Jack, don't beat yourself up. A lot of Mid-East "experts" are fairly dim on a lot of these dynamics. Heck, the experts told us that the Afghans and Iraqis would fall at our feet and become Jeffersonian democrats in no time. Sure! Plus, there's a vast gulf between reading about a culture and living it, or with it. And I would remind you, Ray, and anyone else paying attention that reading only helps when you read things that aren't claptrap. If you aren't very careful, you can come out of the experience of reading a book dumber than when you started.

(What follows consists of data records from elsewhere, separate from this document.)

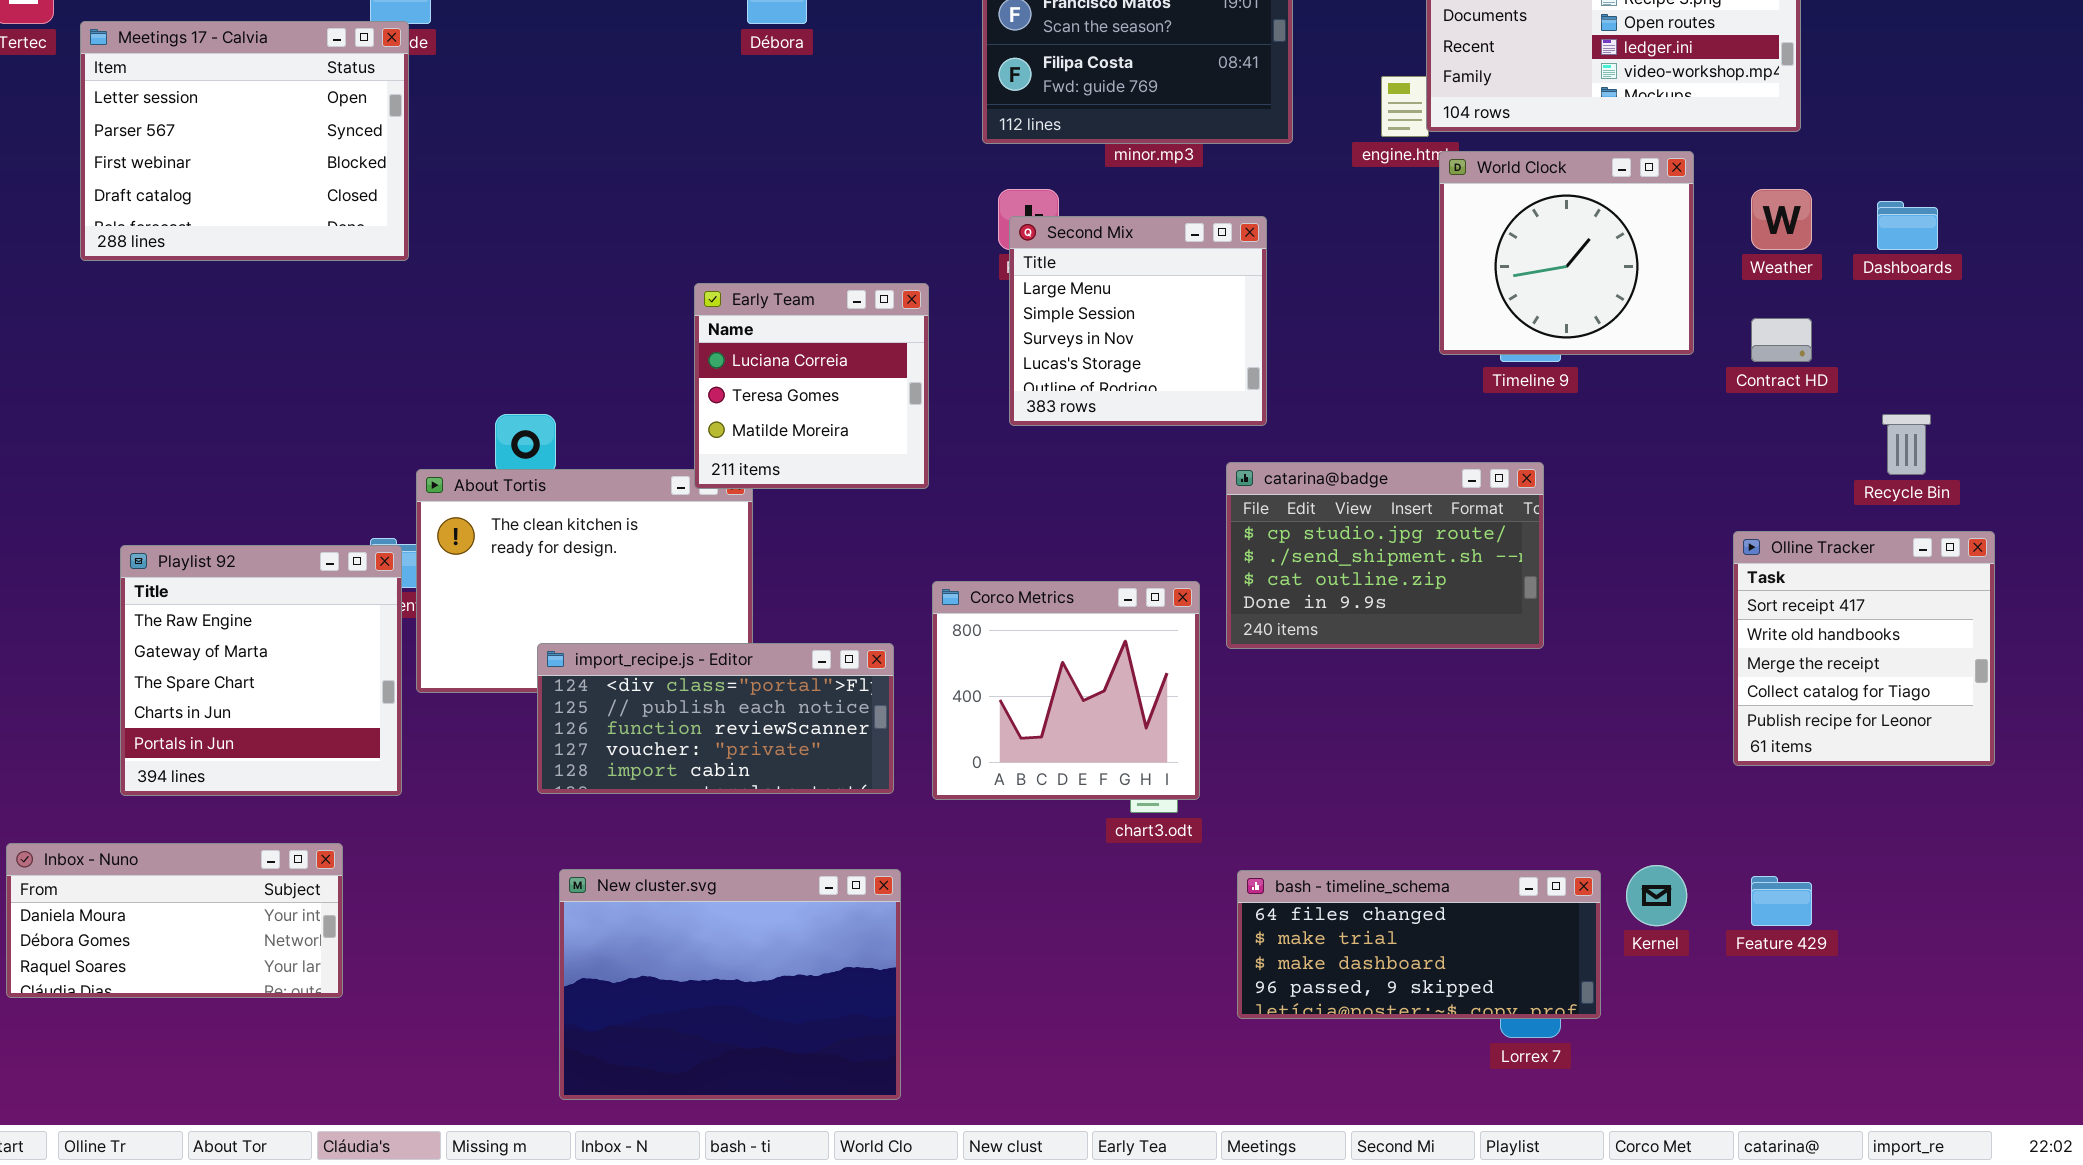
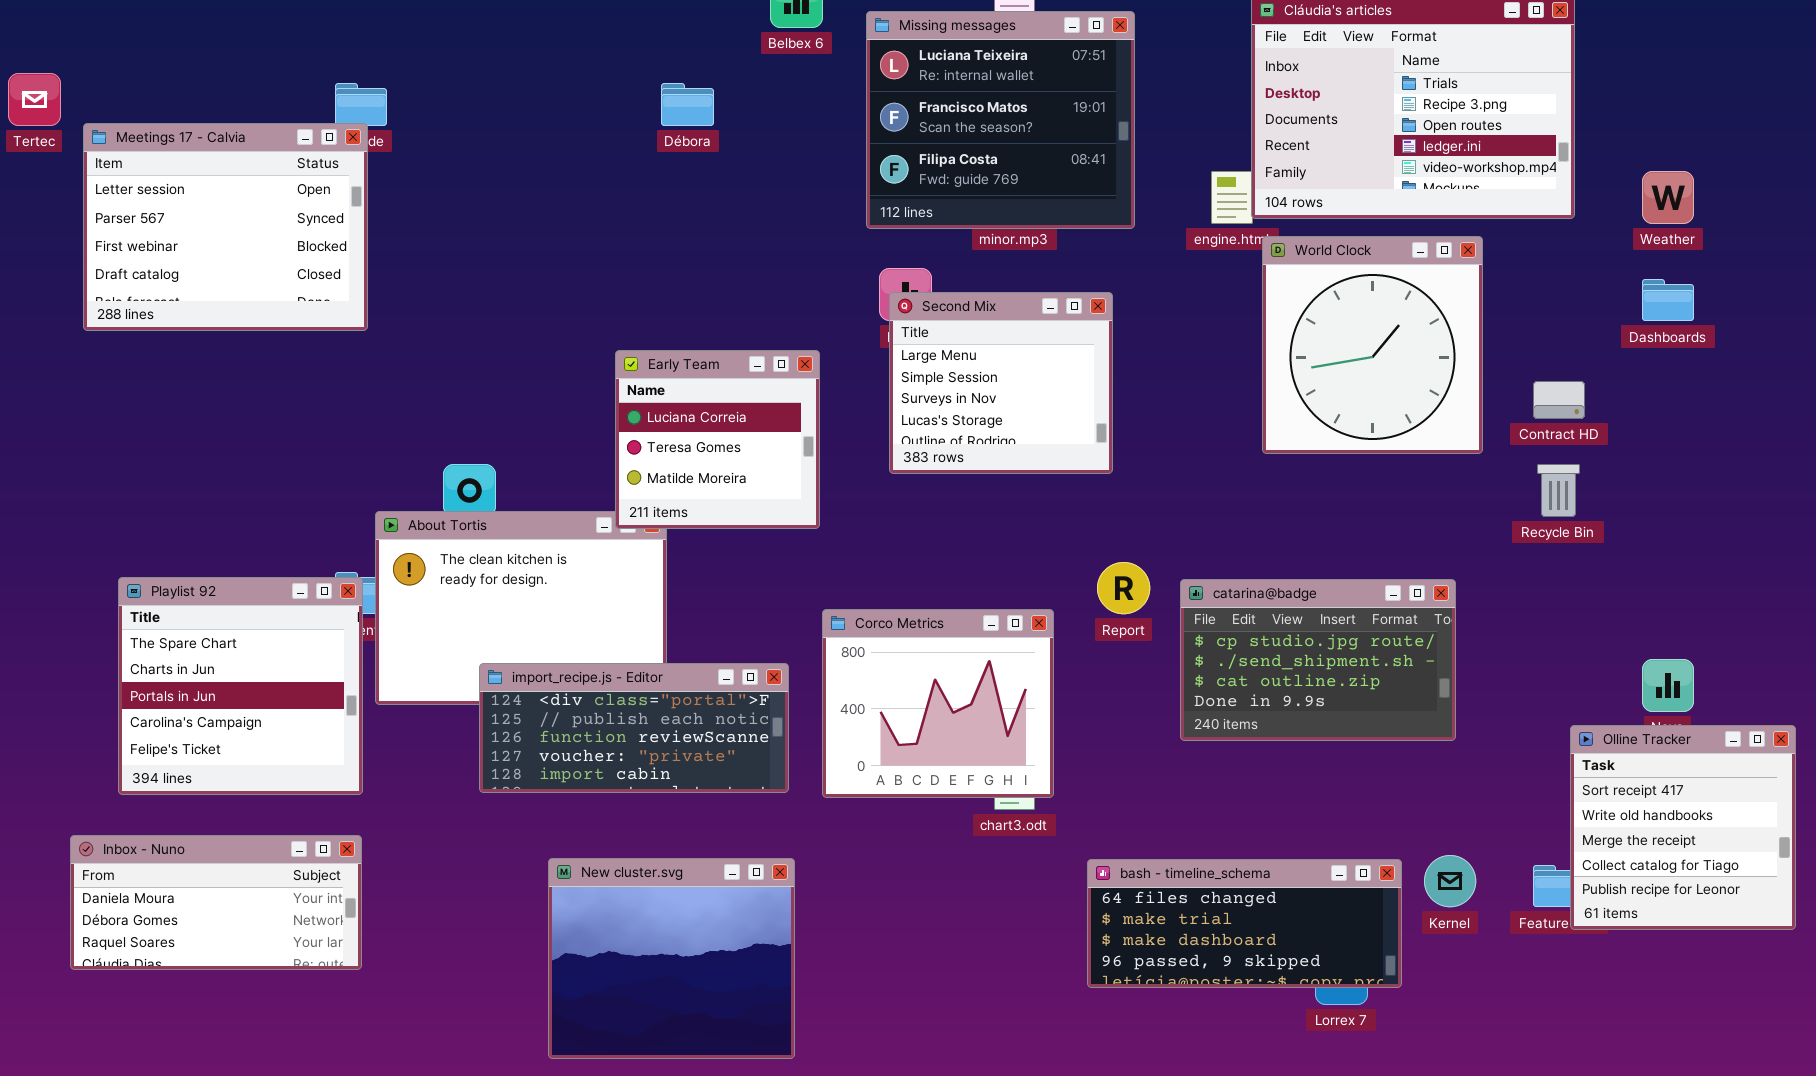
World Clock: [1439,151,1694,355] -> [1262,236,1483,454], resized
Weather: [1751,189,1812,250] -> [1642,171,1694,224], moved
Recycle Bin: [1882,414,1931,475] -> [1537,464,1580,517], moved
catarina@badge: [1226,462,1544,649] -> [1180,579,1456,741], moved
Olline Tracker: [1733,531,1995,766] -> [1570,725,1796,930], moved
Playlist 92: [120,545,402,796] -> [118,577,363,795], scrolled down 2 rows
Inbox - Nuno: [6,843,343,998] -> [70,835,362,970], moved
New cluster.svg: [559,869,901,1100] -> [548,858,795,1059], resized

Dr. Waddy from Jack: A small ship would probably have been very unpleasant at first due to sea sickness. But I thought that being on a big one would take away from the experience of being "at sea". And it did; plus the noise on a carrier was infernal. Smaller ships , even the size of the WWII destroyers we had in the 60s, are the workaday everyday Navy and just as in Civil War reenactment I have only wanted to be an infantry private, the common soldier, that's what I wanted. Lots of career guys said carriers were good duty and they probably had good reason but. . . .
ReplyDeleteDr. Waddy from Jack: No no: the experts were unanimous in predicting only Madisonian and Hamiltonian republics, replete with central banks, in Iraq and the Afghan wilderness.
ReplyDeleteDr. Waddy from Jack: For sure there has been much intense and extensive violence done in the name of Christianity ,including the Crusades but not since the 30 Years War of the 17th century. That done by Jews in the 20th and 21st centuries was done only to defend against annihilation; before that - the Ist century AD against Rome. Islam was spread by conquest within a century of its founding; Muslims penetrated to Central France inthe 8th century before being stopped by Charles Martel at the Battle of Tours. This predated the Crusades by 300 years. The Ottomans took Constantinople in the 15th century and blithely turned Christendom's most magificent church into a mosque. They tried to take Vienna in the 17th century; if they had, where would they have stopped? The murderous intent by predominantly Muslim Arabs directed at the very whole of Israel's population; the forceful conversion of Iran and Afghanistan to quasi medieval forms of Islam and the outspoken violent convictions of today's militant Islam: for violence done in its name, Islam appears historically most culpable. I think it may need a Reformation.
ReplyDeleteDr. Waddy from Jack: And Islam's earthly founder was a caravan raider. Presumably that involved much physical unpleasantry.
ReplyDeleteThat's an interesting perspective, Jack. Yes, I could see that being on a carrier is more like being in a city than sailing on a ship. I wonder why they didn't, or couldn't, accommodate your preference?
ReplyDeleteJack, to be sure Islam is more militant NOW -- but the other side of that coin is that most Western "Christians" are, more accurately, devotees of pop psychology, not Christ.